Controllers and processors: GDPR draft guidance on contracts and liabilities

David Gourlay

David Gourlay gives SLN readers the latest GDPR update ahead of its introduction next year.

The Information Commissioner’s Office (ICO) has published draft GDPR guidance on contracts and liabilities between controllers and processors. The paper, which is currently open for consultation until 10 October, aims to provide practical guidance and explain the fundamental requirements that all contracts between controllers and processors must meet by 25 May 2018 in order to be GDPR compliant. The guidance also seeks to help organisations understand the new responsibilities and liabilities of processors.

Under the GDPR, whenever a controller uses a processor (or whenever a processor appoints a sub-processor) they must have a written contract in place which meets minimum mandatory terms required by the GDPR.

The guidance begins by asking whether the need to comply with the mandatory requirements under Article 28 of the GDPR presents a “big change”. The answer to this question will depend on how an organisation’s existing contracts are drafted. There is no denying, however, that the requirements under the GDPR are wider than those currently required by the Data Protection Act 1998. For that reason, it is likely that almost all contracts will need to incorporate new provisions. This could present a substantial task for many businesses and it is important that organisations ensure they allow plenty time to agree these new contractual terms. The new obligations on processors, and the increased risk of fines and sanctions under the GDPR need to be considered carefully to ensure appropriate allocation of liability.

The guidance highlights that details of the scope and extent of the processing need to be clearly outlined, as the GDPR provides that each contract must include the following details about the processing:-

•    the subject matter and how long it is to be carried out for;

•    what processing is being done and its purpose;

•    the type of personal data and the categories of data subjects; and

•    the obligations and rights of the data controller.

The ICO state that the parties cannot use “very general or ‘catch all’ contract terms”. However, at present, it is unclear exactly how detailed these narratives will need to be.

The guidance also sets out and provides commentary on the minimum mandatory requirements, over and above which the parties may supplement with their own additional terms. The GDPR allows for standard contractual clauses to be issued by the EU Commission or a supervisory authority (such as the ICO). No standard clauses have yet been published and organisations will, therefore, need to draft their own ‘scope and extent’ and additional terms in the meantime.

In setting out the responsibilities and liabilities of controllers, the guidance highlights that controller “must only use a processor that can provide ‘sufficient guarantees’ in terms of its resources and expertise, to implement technical and organisation measures to comply with the GDPR and protect the rights of data subjects.
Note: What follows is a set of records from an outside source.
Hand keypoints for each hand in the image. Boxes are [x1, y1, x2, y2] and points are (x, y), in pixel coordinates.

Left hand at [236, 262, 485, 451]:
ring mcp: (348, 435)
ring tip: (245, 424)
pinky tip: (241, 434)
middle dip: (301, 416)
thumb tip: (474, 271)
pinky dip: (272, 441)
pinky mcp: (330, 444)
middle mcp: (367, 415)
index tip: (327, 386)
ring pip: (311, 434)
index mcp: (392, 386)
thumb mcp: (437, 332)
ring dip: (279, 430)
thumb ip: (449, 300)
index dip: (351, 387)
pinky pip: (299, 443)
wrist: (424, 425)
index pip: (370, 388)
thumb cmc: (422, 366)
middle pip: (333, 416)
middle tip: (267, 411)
Other than stating that processor adherence to potential future codes of conduct or certification schemes may serve as an aid for demonstrating compliance with this responsibility, the guidance provides no additional commentary on this point.
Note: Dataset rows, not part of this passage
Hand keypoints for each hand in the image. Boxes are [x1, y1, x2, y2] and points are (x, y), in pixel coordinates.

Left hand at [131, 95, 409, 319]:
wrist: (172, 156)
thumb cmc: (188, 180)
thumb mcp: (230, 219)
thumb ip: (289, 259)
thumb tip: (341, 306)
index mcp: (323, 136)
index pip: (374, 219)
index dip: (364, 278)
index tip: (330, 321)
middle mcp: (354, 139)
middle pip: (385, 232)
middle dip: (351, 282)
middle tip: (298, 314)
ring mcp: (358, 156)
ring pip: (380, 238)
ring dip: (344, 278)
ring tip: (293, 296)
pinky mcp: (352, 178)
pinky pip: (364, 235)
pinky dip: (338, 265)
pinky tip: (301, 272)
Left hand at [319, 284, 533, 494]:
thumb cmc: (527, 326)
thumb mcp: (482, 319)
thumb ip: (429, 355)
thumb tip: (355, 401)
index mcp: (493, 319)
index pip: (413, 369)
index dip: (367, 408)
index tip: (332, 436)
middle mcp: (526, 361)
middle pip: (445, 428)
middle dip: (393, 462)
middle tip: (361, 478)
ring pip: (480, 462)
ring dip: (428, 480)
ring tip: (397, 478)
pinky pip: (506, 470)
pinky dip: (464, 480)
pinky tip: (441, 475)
However, processors should prepare to face increased due diligence requests as it is ultimately up to the controller to satisfy themselves that the processor provides such “sufficient guarantees”. Unless they can prove that they were “not in any way responsible for the event giving rise to the damage”, controllers will be liable for non-compliant data processing.

Under the GDPR, processors will have direct responsibilities and liabilities beyond those which require to be expressly provided for in the contract. The guidance sets out the direct responsibilities and liabilities of processors and states that further guidance will be issued on a number of the responsibilities.

The ICO suggest that it is good practice to ensure that the processor understands these direct obligations and that parties may wish to explicitly cover these in the contract. For example, controllers may wish to include a clause specifying that nothing within the contract will relieve the processor of these direct responsibilities and liabilities and ensure that the contract reflects the extent of any agreed indemnity. The guidelines clarify that processors can now be liable where they have breached these direct obligations or where they have acted without the instructions of the controller. However, processors will not be liable if they can show that there were “not in any way responsible for the event giving rise to the damage”.

Following the consultation period, the guidance (which is supplemented by contracts and liabilities checklists) will undoubtedly serve as a useful aid in reviewing and updating current controller-processor contracts to ensure GDPR compliance and the key points to consider. Any template terms currently used by organisations will also need to be reviewed and amended accordingly and organisations will need to allow plenty time undertake the task of ensuring compliance ahead of May 2018.